I could tell from last week’s meetings that I had set the bar high and they were starting to rise up to it. In other words, I had set the tone with my own mixture of humor, hard work, and high expectations. Missing this early in the cruise unless I was totally bedridden was not an option I wanted to choose. I did not want to miss the Tuesday meeting. I did not.

And when I entered that crewmember meeting, not walking as quickly but walking, and I saw their faces there all ready to learn, I knew I made the right choice. They had their first full papers with outlines placed on a front desk as I had instructed (at last Thursday’s crew meeting) they should do. And it was very evident they were ready to discuss what they had written as well as work on a grammar exercise I had given them. I placed them in groups to share answers; then, I asked various groups for their answers. And I let them know if they were correct.

Yes, I knew from their faces they were concerned. So, I did not ignore the “elephant in the room”—me. I stated: “Well, you recall my saying I would give you 200% every day and 100% whenever ill. Today, you will be getting the 100%.” They smiled, and the session continued.

Wednesday, October 7, 2015

The English 101 Fall Cruise: Week 4 – From Group Discussion To Student Teaching


CAPTAIN'S LOG: OCTOBER 7

WEEK 4

Well, the first factor I must apologize for are my grammatical errors in writing the 2nd week’s blog. For some of you, you may not “give a care.” However, I do. I have a tendency to read past captain’s logs. It is my effort to strive for perfection, realizing it will never be achieved until I arrive in the “big classroom in the sky.” 

Still, I try. And I work to live the example I focus on setting for my crewmembers: Continue to scrutinize your work; then, you will be able to hone your craft (your writing skills). So, I do hope to be more mindful. OK, enough about that issue, I just wanted to let you, my followers, know I do care and am aware.

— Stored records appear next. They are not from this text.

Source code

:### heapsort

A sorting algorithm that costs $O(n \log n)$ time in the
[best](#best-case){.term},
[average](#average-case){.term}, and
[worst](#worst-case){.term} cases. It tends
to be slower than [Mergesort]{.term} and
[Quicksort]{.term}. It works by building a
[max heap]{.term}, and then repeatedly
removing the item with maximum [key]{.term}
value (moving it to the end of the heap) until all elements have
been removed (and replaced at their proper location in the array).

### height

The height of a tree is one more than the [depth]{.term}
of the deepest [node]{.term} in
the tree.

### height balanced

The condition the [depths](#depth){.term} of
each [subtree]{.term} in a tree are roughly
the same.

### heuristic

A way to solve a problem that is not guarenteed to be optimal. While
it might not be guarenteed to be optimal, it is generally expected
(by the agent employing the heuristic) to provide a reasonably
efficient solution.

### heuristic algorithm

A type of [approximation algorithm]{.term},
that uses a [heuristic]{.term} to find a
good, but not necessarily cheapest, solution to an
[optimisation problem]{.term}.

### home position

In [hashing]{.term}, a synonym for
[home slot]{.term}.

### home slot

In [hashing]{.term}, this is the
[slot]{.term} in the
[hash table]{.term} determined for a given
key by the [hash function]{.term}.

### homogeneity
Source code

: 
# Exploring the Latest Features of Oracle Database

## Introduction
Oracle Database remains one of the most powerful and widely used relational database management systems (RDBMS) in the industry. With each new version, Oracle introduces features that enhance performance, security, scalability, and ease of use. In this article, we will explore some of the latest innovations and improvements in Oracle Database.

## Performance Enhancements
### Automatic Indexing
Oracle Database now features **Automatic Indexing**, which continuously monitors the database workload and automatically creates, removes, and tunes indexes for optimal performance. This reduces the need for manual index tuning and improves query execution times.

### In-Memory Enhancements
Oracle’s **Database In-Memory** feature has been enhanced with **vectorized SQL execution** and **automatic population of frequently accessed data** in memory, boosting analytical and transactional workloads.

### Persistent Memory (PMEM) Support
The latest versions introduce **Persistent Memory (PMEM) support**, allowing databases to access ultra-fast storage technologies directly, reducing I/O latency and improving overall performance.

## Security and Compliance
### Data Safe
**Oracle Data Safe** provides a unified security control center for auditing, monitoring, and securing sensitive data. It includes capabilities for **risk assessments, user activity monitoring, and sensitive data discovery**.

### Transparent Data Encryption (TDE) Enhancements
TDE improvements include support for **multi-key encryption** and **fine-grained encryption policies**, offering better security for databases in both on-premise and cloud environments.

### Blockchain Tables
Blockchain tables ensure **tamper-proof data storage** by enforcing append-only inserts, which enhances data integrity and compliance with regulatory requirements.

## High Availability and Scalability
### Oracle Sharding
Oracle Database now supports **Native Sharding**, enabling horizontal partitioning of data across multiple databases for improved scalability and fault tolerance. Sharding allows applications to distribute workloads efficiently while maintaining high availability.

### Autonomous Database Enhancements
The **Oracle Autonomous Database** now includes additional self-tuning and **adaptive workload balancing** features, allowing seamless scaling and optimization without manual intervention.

What happened in Week Four? As planned on that Tuesday, my crewmembers got into their respective groups. Each member functioned in his/her role. Yes, the discussions in the groups were successful. Yeah! 

Yes, there were two hiccups. The Discussion Leader for one group did not show up. And the Illuminator for another group did not show up. However, a leader from another group had an extra set of questions to share and an illuminator from another group shared her passages since she had an extra copy. So, the discussions, as I stated, progressed well. It was nice that I did not have to intervene; I wanted the crewmembers to be in total control of the discussions and the sharing of their perspectives about the five adult short stories in Community College Students’ Literary Collage.

It was valuable to use works written by students. Of course, the works must be of quality. The use of student works eliminated any effort to find critiques on the Internet. The crewmembers had to base their responses to the short stories totally on their analyses within their individual roles. Most definitely, there would be no plagiarism. I was very pleased how this session progressed.

I did allow for two days in the schedule for group discussions. I did not want any group to be rushed. That was not the case. One day was enough. So, on Thursday, I prompted the groups to come up with messages conveyed through those stories. 

The next writing assignment would be the writing of a theme discussing three messageds  conveyed in those short stories. Normally, beginning crewmembers would not be confident in writing on such a topic without some encouragement. Yes, there were a few who were “ready to go.” However, for the most part, for the majority of the crew, that was not the case.